REQUIREMENT ->
Transcribe the listing from its top line through the line with "722 252 72.06". Keep it exact, both ends included, and add nothing.

====

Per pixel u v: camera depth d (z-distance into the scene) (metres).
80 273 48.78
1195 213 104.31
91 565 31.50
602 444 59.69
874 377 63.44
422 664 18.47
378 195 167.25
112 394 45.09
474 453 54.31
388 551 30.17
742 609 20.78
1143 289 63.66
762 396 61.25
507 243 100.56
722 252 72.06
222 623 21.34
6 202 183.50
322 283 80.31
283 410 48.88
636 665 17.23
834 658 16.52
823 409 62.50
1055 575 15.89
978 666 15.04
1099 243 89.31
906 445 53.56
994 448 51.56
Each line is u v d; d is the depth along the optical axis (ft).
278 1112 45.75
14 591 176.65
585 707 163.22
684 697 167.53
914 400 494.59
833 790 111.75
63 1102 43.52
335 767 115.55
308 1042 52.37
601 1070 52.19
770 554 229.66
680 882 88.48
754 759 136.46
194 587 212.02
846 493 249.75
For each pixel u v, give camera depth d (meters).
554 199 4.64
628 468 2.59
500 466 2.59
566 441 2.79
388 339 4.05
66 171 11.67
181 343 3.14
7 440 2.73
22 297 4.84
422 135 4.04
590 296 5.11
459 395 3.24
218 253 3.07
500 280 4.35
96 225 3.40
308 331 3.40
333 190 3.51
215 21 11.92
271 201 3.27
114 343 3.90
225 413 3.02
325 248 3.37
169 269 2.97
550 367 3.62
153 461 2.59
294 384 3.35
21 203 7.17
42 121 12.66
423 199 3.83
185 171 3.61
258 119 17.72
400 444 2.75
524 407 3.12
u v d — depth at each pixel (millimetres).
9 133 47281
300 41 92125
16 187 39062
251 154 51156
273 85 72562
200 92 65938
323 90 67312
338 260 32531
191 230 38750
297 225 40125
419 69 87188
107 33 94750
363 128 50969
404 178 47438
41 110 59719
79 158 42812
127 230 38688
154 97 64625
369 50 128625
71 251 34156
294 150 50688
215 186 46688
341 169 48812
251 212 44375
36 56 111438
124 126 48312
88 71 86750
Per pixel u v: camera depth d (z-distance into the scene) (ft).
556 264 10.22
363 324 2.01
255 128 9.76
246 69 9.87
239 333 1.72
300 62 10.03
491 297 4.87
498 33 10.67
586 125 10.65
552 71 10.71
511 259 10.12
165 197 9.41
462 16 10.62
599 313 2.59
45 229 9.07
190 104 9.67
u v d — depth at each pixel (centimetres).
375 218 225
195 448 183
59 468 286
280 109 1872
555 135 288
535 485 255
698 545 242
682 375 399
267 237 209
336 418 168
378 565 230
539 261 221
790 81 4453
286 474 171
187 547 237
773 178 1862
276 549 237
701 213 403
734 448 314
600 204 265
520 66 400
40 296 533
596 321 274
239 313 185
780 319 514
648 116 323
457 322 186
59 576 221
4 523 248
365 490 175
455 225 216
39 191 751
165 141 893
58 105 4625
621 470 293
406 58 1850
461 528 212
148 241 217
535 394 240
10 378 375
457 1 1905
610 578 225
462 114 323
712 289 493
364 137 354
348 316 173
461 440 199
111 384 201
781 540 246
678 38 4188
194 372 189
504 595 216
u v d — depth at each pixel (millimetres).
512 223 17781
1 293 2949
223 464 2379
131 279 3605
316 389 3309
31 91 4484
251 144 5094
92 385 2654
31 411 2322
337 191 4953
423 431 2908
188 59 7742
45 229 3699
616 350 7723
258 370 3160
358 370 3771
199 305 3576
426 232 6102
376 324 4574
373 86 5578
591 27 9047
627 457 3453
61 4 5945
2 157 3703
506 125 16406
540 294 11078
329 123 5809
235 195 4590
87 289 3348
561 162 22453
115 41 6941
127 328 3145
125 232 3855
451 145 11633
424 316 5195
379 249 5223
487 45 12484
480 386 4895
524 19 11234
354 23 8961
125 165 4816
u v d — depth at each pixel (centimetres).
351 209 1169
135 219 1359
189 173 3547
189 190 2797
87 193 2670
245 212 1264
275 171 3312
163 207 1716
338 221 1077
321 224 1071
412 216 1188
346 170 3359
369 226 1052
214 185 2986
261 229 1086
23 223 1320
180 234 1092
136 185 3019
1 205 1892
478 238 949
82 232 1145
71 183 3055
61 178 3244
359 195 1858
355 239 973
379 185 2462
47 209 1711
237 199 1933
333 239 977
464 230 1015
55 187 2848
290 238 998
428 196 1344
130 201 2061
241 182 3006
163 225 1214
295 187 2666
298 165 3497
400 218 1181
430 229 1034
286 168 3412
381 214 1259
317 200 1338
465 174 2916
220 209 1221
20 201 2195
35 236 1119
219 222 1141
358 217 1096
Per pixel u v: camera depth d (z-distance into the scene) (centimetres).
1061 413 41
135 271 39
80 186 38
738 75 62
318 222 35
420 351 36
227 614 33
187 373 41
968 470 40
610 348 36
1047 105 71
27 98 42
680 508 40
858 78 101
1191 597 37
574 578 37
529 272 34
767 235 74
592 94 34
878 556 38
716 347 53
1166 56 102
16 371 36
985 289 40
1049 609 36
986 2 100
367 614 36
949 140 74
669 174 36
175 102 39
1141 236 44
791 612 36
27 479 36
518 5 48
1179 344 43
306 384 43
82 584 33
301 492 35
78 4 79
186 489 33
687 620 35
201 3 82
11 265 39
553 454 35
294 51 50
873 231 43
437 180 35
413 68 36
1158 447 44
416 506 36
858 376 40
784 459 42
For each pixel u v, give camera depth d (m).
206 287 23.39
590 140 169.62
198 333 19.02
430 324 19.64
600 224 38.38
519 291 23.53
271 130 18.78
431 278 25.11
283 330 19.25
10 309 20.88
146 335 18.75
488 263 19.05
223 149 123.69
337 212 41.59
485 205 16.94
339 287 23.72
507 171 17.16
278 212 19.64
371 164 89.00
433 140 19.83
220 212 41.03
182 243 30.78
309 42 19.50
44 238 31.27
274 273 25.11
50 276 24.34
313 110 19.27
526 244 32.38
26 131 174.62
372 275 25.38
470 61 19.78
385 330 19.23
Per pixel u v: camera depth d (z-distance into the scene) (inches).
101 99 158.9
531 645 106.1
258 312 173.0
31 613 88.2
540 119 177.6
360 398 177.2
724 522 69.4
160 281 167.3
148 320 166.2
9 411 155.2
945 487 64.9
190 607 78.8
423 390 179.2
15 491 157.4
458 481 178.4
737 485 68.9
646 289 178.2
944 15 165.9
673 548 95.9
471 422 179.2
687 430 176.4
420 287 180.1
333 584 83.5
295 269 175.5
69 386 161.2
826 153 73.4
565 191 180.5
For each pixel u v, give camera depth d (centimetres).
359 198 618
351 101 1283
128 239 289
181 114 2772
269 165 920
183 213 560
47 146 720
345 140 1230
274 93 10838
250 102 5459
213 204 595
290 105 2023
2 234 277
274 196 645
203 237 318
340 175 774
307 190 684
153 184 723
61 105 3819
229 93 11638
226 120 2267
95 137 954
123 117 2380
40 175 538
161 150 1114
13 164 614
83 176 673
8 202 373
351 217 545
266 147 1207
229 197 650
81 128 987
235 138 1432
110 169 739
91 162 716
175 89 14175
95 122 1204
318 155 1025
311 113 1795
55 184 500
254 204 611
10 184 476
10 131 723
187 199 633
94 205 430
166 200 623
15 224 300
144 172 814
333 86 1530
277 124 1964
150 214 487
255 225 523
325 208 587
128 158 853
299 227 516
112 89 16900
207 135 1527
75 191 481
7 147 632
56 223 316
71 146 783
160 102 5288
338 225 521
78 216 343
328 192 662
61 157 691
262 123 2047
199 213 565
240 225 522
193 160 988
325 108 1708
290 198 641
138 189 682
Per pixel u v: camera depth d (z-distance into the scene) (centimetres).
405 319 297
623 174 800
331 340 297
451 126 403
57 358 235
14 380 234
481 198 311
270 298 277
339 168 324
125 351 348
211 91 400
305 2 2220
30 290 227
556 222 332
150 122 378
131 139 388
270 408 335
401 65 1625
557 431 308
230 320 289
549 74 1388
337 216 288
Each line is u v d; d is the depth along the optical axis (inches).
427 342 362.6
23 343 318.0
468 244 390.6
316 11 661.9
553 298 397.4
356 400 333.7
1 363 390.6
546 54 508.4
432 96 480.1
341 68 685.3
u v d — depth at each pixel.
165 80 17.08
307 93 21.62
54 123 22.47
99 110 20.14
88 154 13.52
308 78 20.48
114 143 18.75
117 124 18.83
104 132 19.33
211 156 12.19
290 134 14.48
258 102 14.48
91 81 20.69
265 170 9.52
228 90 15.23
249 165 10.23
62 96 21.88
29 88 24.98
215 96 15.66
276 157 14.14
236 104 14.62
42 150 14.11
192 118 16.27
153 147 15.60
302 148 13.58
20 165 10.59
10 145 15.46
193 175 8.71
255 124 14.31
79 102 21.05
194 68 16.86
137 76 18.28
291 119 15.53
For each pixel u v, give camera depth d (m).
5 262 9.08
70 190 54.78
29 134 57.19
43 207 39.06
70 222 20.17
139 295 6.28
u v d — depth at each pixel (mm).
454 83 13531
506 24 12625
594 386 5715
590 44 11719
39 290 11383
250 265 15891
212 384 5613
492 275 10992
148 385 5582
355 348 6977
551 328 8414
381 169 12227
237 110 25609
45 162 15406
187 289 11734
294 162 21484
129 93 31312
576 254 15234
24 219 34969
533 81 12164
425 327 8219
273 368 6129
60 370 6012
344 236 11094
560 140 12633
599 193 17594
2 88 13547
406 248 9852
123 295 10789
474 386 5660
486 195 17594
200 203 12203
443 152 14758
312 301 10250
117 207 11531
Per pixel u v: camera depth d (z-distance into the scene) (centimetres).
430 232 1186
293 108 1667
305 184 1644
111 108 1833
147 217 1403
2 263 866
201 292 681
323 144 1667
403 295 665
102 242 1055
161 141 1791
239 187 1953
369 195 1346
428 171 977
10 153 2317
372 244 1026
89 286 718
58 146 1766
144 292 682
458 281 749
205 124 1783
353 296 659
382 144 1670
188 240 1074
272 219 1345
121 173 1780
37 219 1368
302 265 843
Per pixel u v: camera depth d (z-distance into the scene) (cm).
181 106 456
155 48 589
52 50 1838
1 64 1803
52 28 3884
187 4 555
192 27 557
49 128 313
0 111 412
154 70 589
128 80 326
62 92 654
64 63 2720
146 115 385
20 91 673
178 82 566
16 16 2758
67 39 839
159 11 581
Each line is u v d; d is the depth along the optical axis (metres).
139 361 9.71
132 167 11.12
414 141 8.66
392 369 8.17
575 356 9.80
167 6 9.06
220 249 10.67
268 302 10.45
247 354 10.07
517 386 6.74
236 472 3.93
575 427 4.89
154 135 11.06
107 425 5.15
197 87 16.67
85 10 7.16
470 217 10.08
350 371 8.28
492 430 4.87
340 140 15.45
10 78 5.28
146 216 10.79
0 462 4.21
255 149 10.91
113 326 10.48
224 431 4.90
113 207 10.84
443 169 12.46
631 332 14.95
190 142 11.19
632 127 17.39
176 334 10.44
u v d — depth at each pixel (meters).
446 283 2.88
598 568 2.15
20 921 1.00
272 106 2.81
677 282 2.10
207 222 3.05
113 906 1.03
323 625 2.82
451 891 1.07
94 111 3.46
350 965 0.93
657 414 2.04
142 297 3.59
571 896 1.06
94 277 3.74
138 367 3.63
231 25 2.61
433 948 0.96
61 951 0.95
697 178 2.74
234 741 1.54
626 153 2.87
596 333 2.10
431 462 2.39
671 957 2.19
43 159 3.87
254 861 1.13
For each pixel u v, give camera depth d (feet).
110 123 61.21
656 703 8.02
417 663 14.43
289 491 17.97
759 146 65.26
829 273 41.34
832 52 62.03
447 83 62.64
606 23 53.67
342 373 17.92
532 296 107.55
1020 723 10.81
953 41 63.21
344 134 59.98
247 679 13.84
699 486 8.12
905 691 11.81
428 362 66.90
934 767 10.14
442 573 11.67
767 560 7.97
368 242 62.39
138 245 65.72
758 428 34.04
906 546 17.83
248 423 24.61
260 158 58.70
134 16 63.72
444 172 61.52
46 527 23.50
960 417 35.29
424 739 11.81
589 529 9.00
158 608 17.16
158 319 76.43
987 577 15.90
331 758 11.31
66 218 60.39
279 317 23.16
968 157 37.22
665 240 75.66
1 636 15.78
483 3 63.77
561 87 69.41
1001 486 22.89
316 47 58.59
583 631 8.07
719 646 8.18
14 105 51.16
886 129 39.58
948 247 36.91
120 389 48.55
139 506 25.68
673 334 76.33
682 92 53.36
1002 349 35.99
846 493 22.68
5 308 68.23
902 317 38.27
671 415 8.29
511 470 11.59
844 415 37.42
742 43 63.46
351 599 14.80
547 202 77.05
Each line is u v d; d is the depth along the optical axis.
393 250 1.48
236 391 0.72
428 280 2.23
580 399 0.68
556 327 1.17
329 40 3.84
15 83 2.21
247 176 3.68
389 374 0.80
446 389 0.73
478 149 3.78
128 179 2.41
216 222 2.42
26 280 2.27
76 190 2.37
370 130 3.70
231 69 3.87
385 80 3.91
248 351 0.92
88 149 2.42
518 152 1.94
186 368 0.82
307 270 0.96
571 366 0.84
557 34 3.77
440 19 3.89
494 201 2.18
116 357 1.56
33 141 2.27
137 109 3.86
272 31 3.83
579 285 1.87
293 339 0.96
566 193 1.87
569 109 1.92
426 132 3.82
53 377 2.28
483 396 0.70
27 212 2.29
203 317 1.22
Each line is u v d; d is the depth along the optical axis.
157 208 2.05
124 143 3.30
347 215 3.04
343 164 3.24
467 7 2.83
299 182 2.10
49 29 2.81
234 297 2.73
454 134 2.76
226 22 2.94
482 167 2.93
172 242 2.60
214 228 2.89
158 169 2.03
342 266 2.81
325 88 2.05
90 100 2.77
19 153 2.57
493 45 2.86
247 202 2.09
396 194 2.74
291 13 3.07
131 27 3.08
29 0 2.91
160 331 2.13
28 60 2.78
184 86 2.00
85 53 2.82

====

ANSWER SPACE ->
Per pixel u v: camera depth d (z-distance into the scene) (metres).
80 273 48.78
1195 213 104.31
91 565 31.50
602 444 59.69
874 377 63.44
422 664 18.47
378 195 167.25
112 394 45.09
474 453 54.31
388 551 30.17
742 609 20.78
1143 289 63.66
762 396 61.25
507 243 100.56
722 252 72.06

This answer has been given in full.